Duchess of York surgeon calls for more breast cancer screening | UK | News

The surgeon who treats the Duchess of York Sarah, thousands of lives can be saved if women are scanned for breast cancer from the age of 40.
Currently, women are invited to scan at 50. However, Dr Christina Choy, one of the surgeons operating in Duchess last year, believes that a wider screening program is necessary to cope with the fourth most common of cancer deaths.
65 -year -old York Sarah Ferguson Duchess, only after a routine mamogram discovered that he had breast cancer. It was treated by a team at the hospital of King Edward VII, a clinic preferred by Royals.
Duchess, which has become a boss of preventing breast cancer, said, “Thanks to my mamogram today,” he said.
Now Dr Choy urged scanning to make it more common. Dr Choy, who treats patients until the age of 23, believes that the cancer cases of the current screening system are missing because women are not called early enough for mamograms.
Currently, women are only suitable for breast scan from the age of 50. However, approximately 10,000 women under 50 years of age are diagnosed in Breast cancer in England every year, 2,400 in their thirties. Breast cancer is the leading cause of death in women aged 35-50 years.

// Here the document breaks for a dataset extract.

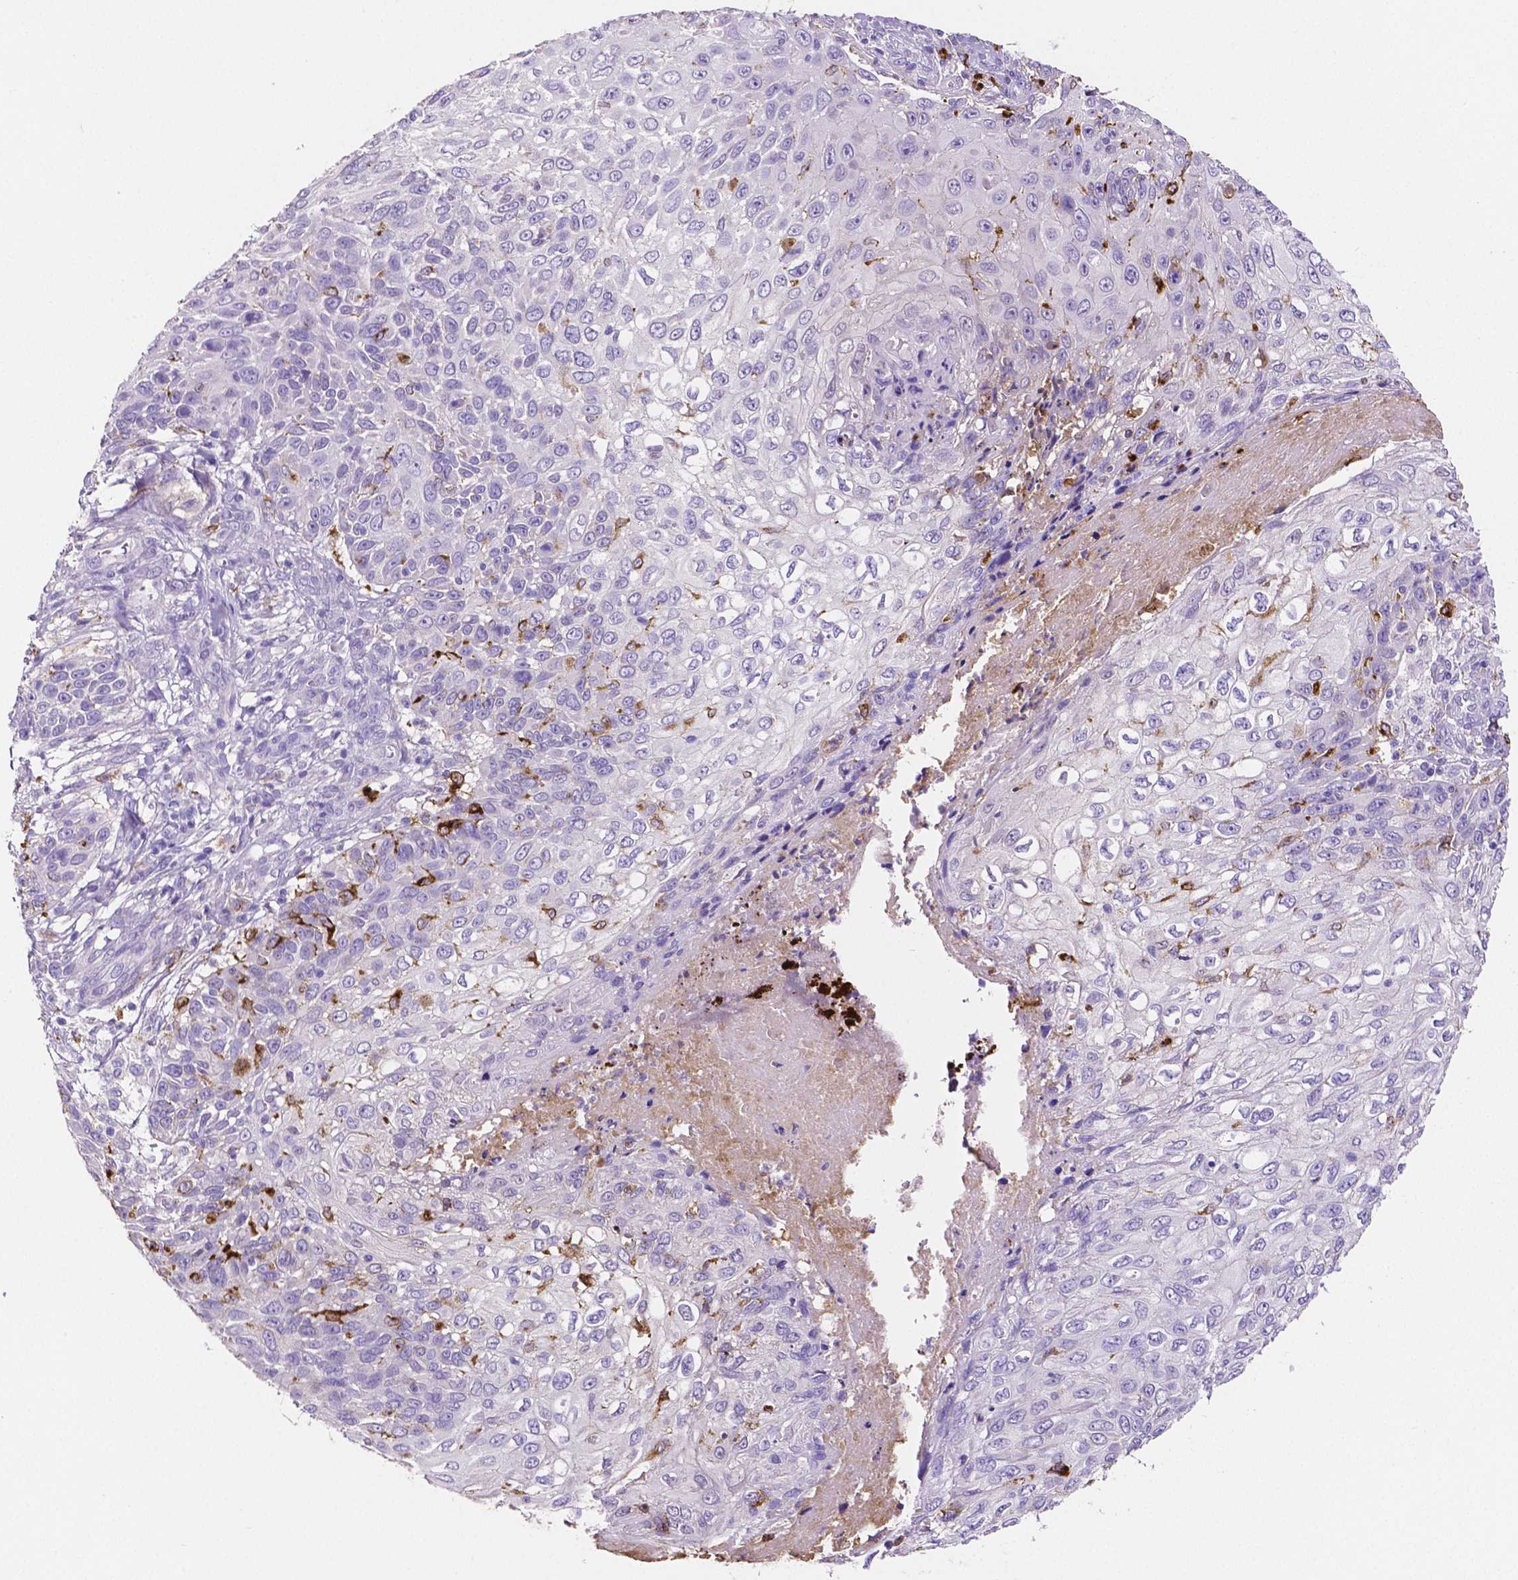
{"staining": {"intensity": "negative", "quantity": "none", "location": "none"}, "tissue": "skin cancer", "cell_type": "Tumor cells", "image_type": "cancer", "snomed": [{"axis": "morphology", "description": "Squamous cell carcinoma, NOS"}, {"axis": "topography", "description": "Skin"}], "caption": "Histopathology image shows no protein expression in tumor cells of skin cancer tissue.", "gene": "MMP9", "patient": {"sex": "male", "age": 92}}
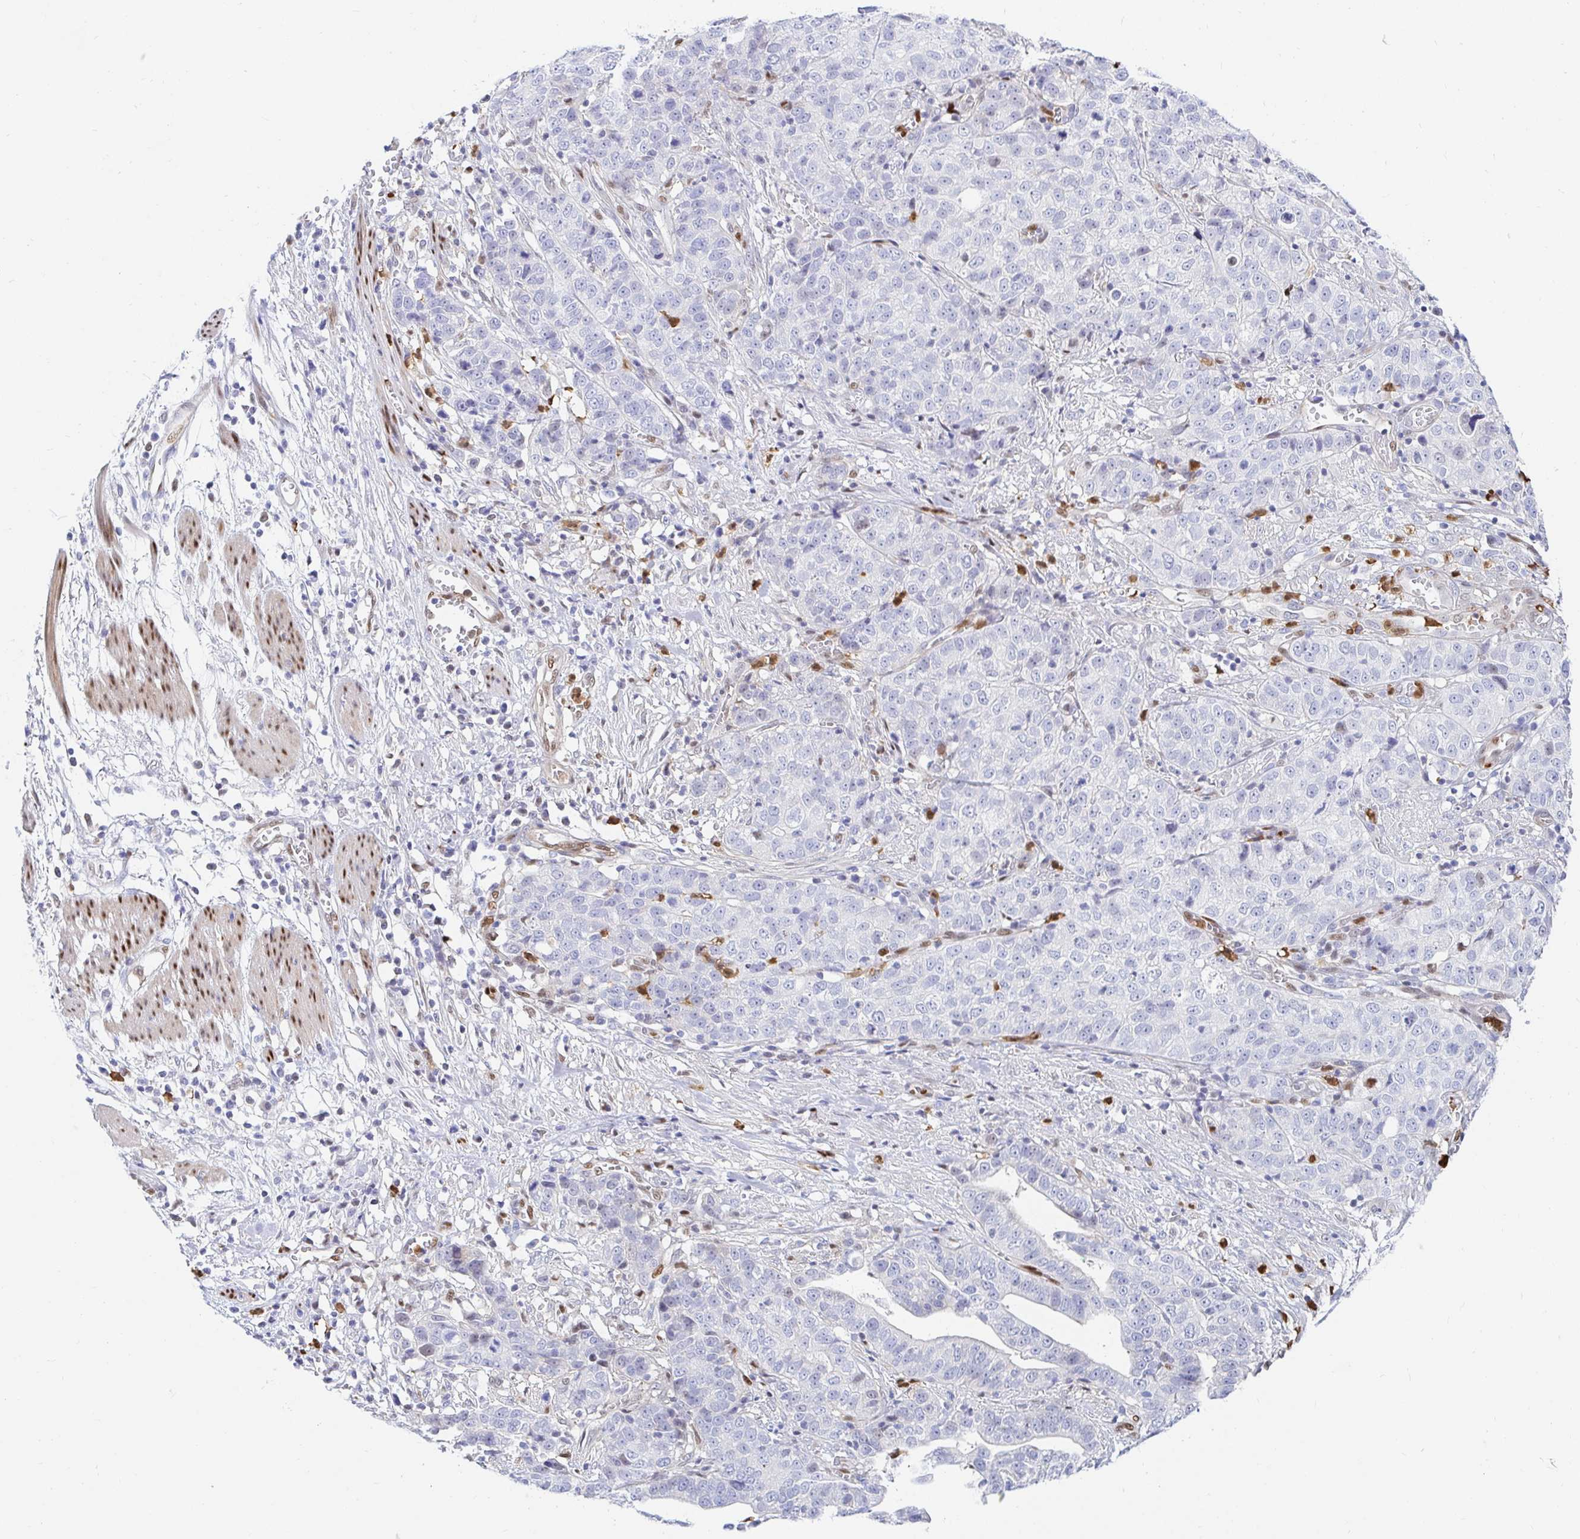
{"staining": {"intensity": "negative", "quantity": "none", "location": "none"}, "tissue": "stomach cancer", "cell_type": "Tumor cells", "image_type": "cancer", "snomed": [{"axis": "morphology", "description": "Adenocarcinoma, NOS"}, {"axis": "topography", "description": "Stomach, upper"}], "caption": "Adenocarcinoma (stomach) was stained to show a protein in brown. There is no significant staining in tumor cells.", "gene": "HINFP", "patient": {"sex": "female", "age": 67}}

Dr Choy believes that women should be scanned between the ages of 40 and 45.
He also says that routine scanning should continue until 75 to ensure that more cases are taken – a movement that will align the UK to other European countries and America and Australia.
He said: “One of the seven women has a risk of developing breast cancer, and while survival heals compared to twenty years ago, we are now missing cases because we cannot scan women under 50 years of age.
“In some countries, screening is recommended every year from the age of 40 and we all know that cancers can develop before the age of 50.
“I saw patients smaller than 23 years.
“Women should be offered earlier and should not stop at 70 if the patient wants. These hundreds and potentially can save thousands of lives.”
He said that even women, who need to be called 50 years and older, were not contacted with mamograms. Many of his appropriate patients said he had never been served.
He said: “Sometimes it is very difficult – women come and see me with symptoms and ask whether they have been invited to scan and say they are not invited at all. What can they do? Jump up and down in GP surgery?”
Dr. Anmol Malhotra said, “The scanning age will be beneficial to extend the age of women from the age of 40 – up to 14% of all breast cancer cases between 40 and 50.
We also see more young people with breast cancer in the young population of adult cancer incidence. “
However, King VII. Dr Malhotra, a radiologist from the Edward Hospital, added: ız We do not have any manpower or resources to offer breast cancer screening to young groups in the UK. We must be honest to the public. ”
Another problem is women who do not receive a mamogram offer. NHS numbers indicate that more than one -third of the women she thinks are suitable.
Last year, NHS breast screening services detected cancer in 18,942 women throughout England, and otherwise it may not have been diagnosed and untreated until a later stage.
However, the latest annual (2022/23) data shows that more than one -third of women (35.4 percent) did not receive a scanning proposal after an invitation and that 2.18 million women did not receive a breast screen in the last three years.
Approximately four of every 100 women scanned are asked to come back for more tests after scanning and provide maintenance and treatment when necessary. These four women will have a cancer, and scanning will prevent estimated deaths from breast cancer in England every year.
Dr Choy said: “As a result of Covid printing measures, we have many problems with the existing system and accumulated works. We need to improve access and I want to see screening services outside the 9-5 office clock to increase purchases in women who are very busy to make daytime appointments.”
In the UK, approximately 55,000 women and 400 men’s breast cancer are diagnosed every year. NHS National Breast Screening and Consultant Radiologist National Specialization Advisor Louise Wilkinson said: “Breast scanning saves lives by allowing cancers to be defined and treated before – in fact, at the earliest stage, discovering breast cancer can give the chance to survive five years or more.”
In the summer of 2023, the Duchess of York had a eight -hour complex operation in his hand to remove breast cancer.
After the operation, Duchess thanked Dr Choy with King Edward VII’s hospital health team.
Health and Social Care Department Spokesperson said:
“The existing age thresholds for scanning have been decided based on the best evidence available.
Uz We take a decisive action to deal with breast cancer-to-head-to-world leader AI attempts to capture the attempts, to take life-saving vital research forward.
“Our reforms for cancer care will be identified faster than more than 100,000 people and will see thousands of starting treatment in two months.”